[Stored data entries]
___

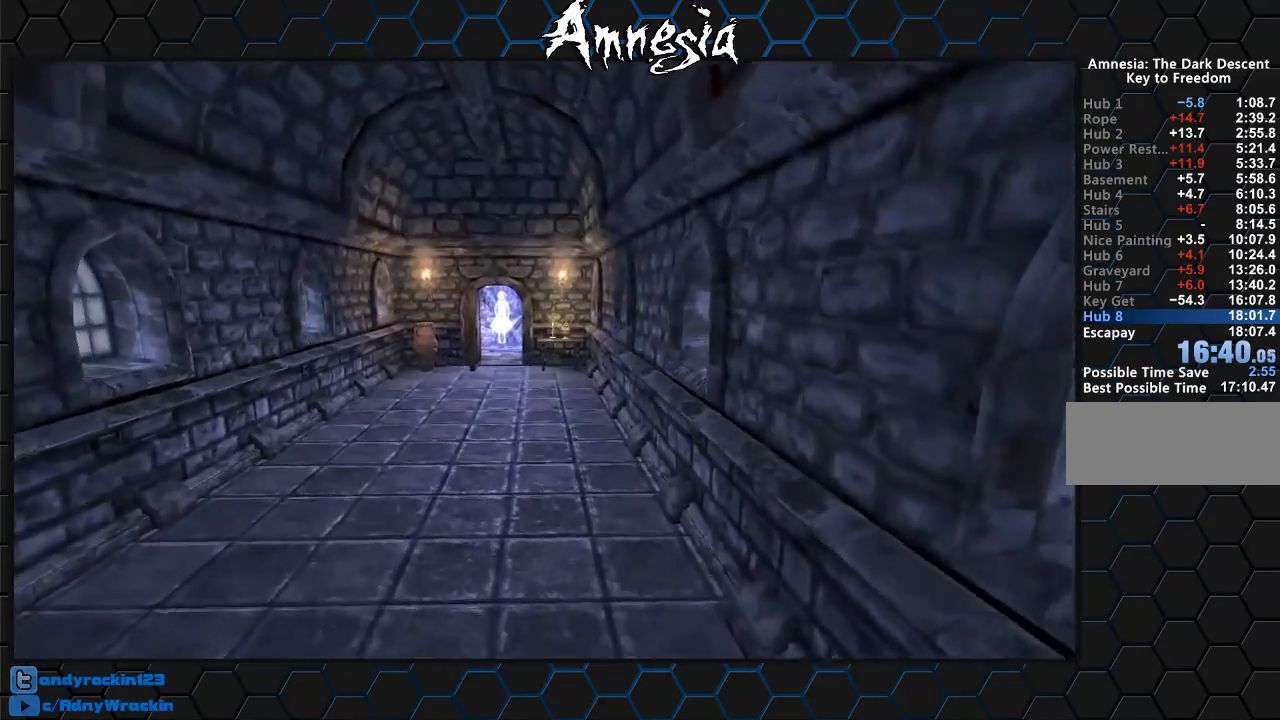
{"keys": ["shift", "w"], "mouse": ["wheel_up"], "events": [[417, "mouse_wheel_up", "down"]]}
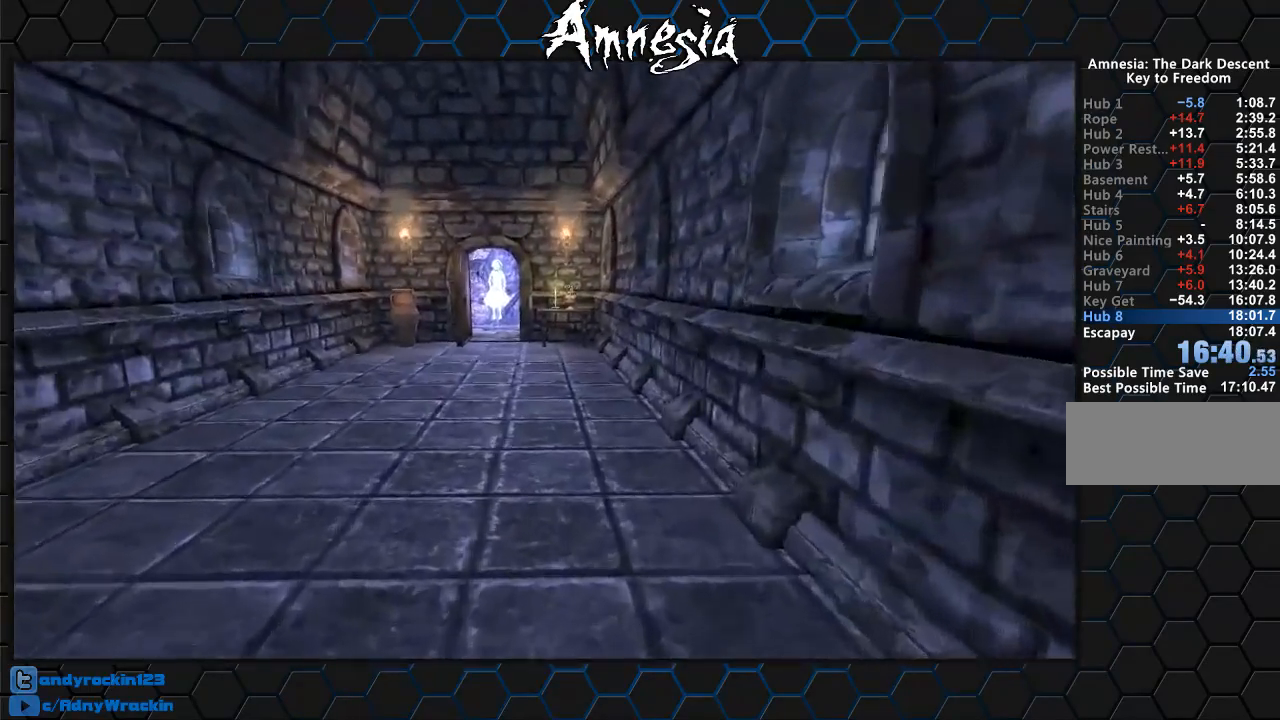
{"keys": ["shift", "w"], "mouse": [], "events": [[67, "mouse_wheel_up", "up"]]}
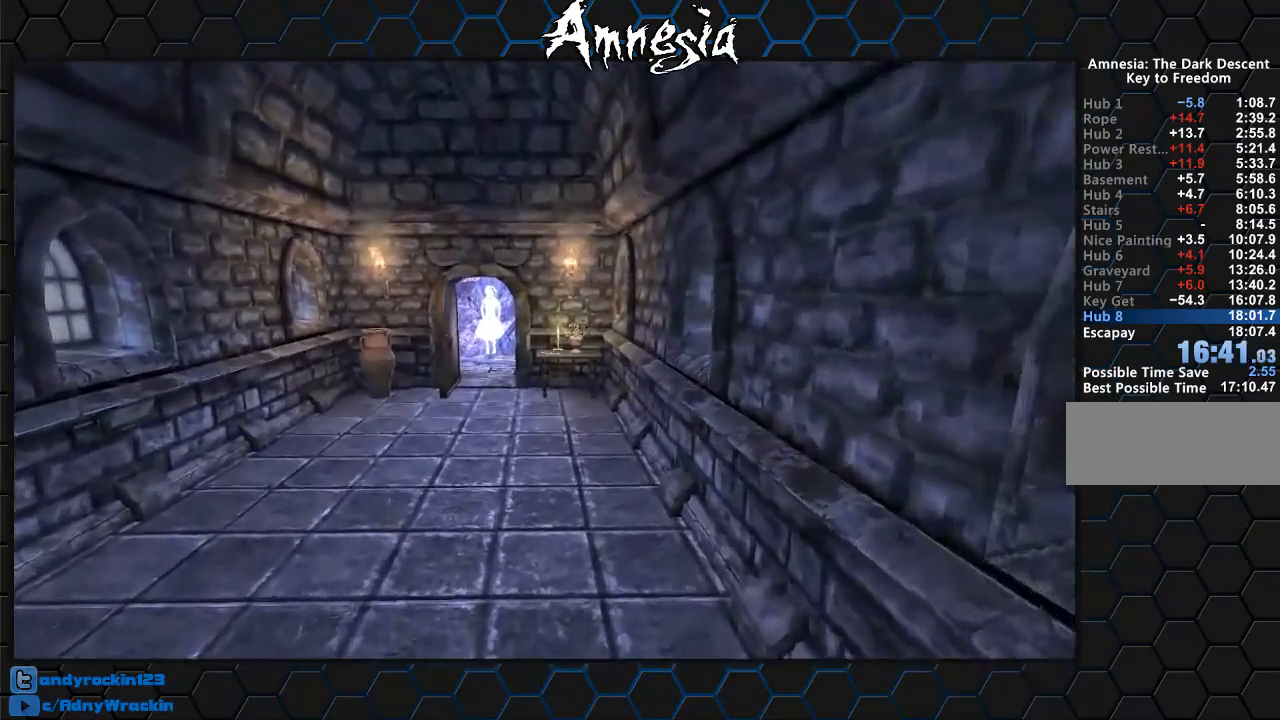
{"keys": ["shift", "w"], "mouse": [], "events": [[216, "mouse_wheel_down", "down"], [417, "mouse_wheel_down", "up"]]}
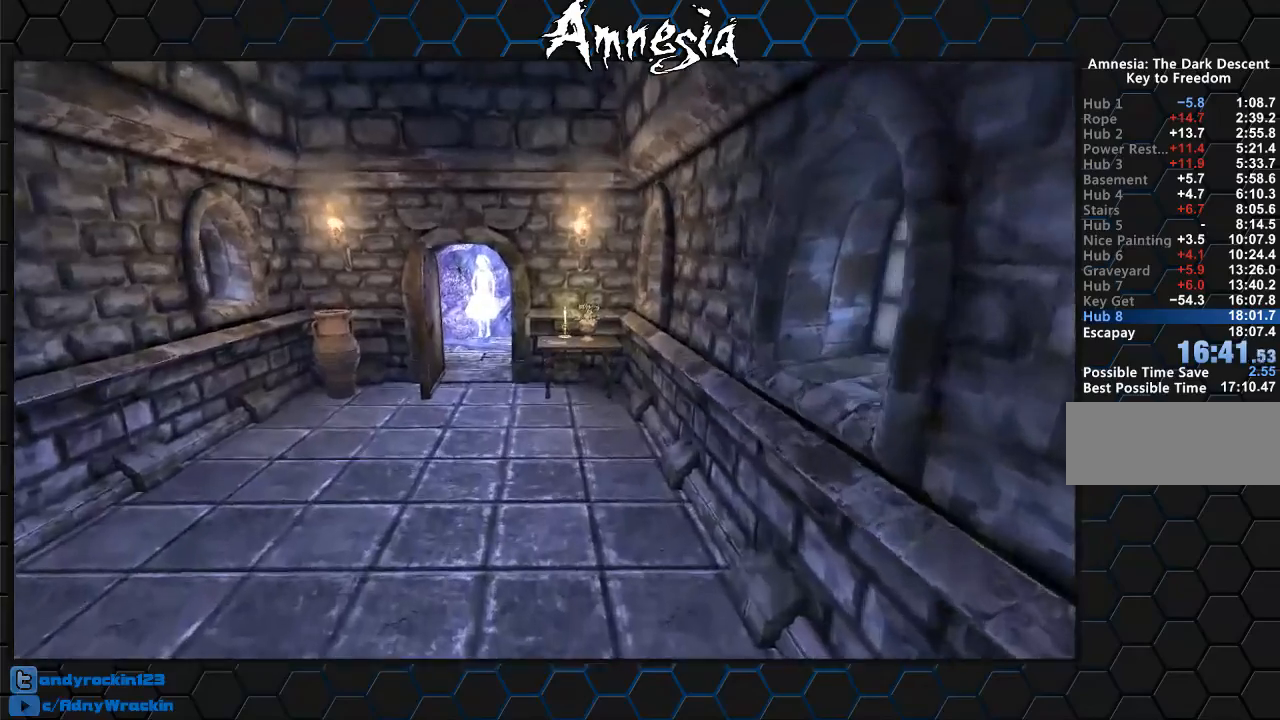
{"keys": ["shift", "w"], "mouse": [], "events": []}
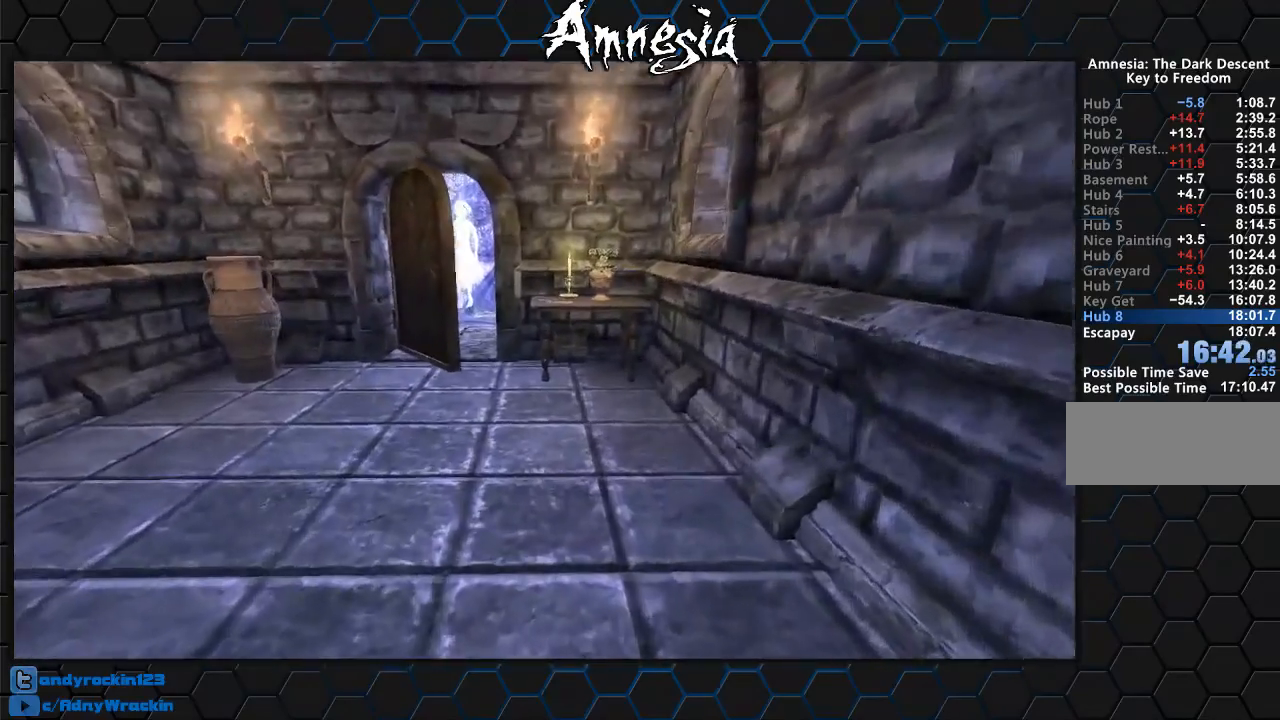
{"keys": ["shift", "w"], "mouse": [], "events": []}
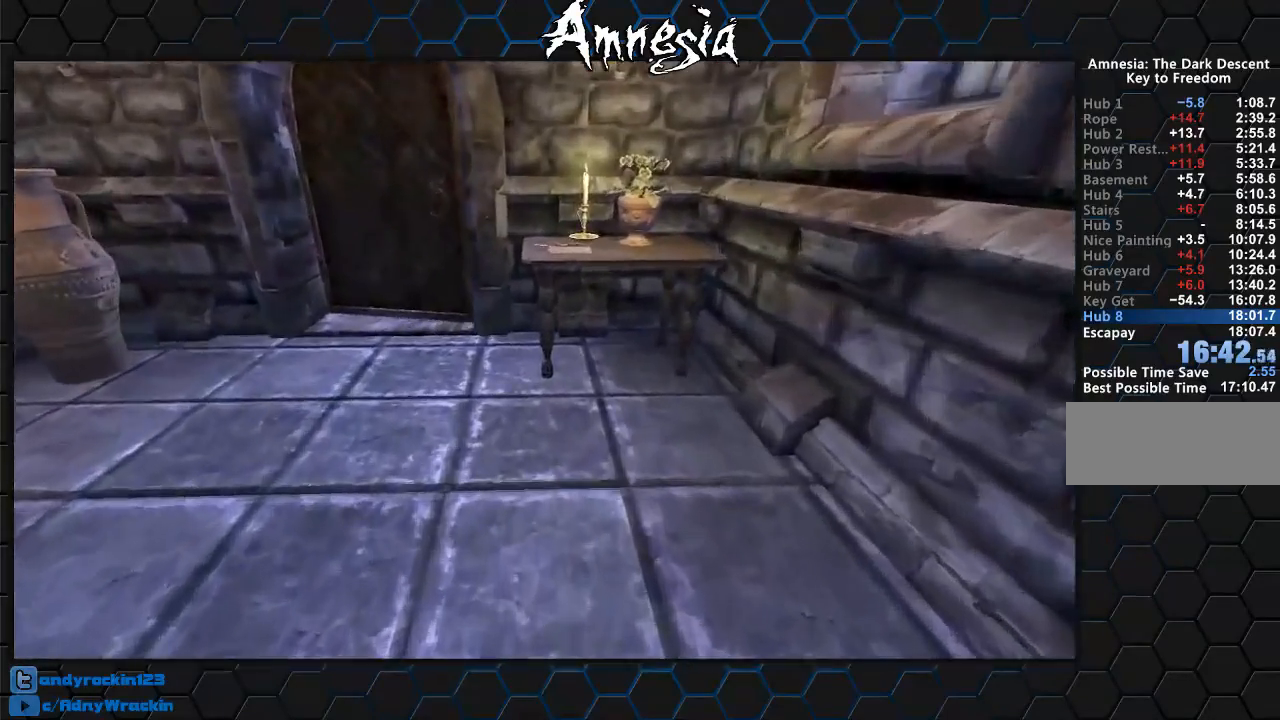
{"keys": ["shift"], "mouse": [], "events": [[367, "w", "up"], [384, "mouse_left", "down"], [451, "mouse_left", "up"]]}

___

#### Work instruction:
Transcribe each record above exactly, leaving every picture out of the copy.

#### Task answer:
{"keys": ["shift", "w"], "mouse": ["wheel_up"], "events": [[417, "mouse_wheel_up", "down"]]}
{"keys": ["shift", "w"], "mouse": [], "events": [[67, "mouse_wheel_up", "up"]]}
{"keys": ["shift", "w"], "mouse": [], "events": [[216, "mouse_wheel_down", "down"], [417, "mouse_wheel_down", "up"]]}
{"keys": ["shift", "w"], "mouse": [], "events": []}
{"keys": ["shift", "w"], "mouse": [], "events": []}
{"keys": ["shift"], "mouse": [], "events": [[367, "w", "up"], [384, "mouse_left", "down"], [451, "mouse_left", "up"]]}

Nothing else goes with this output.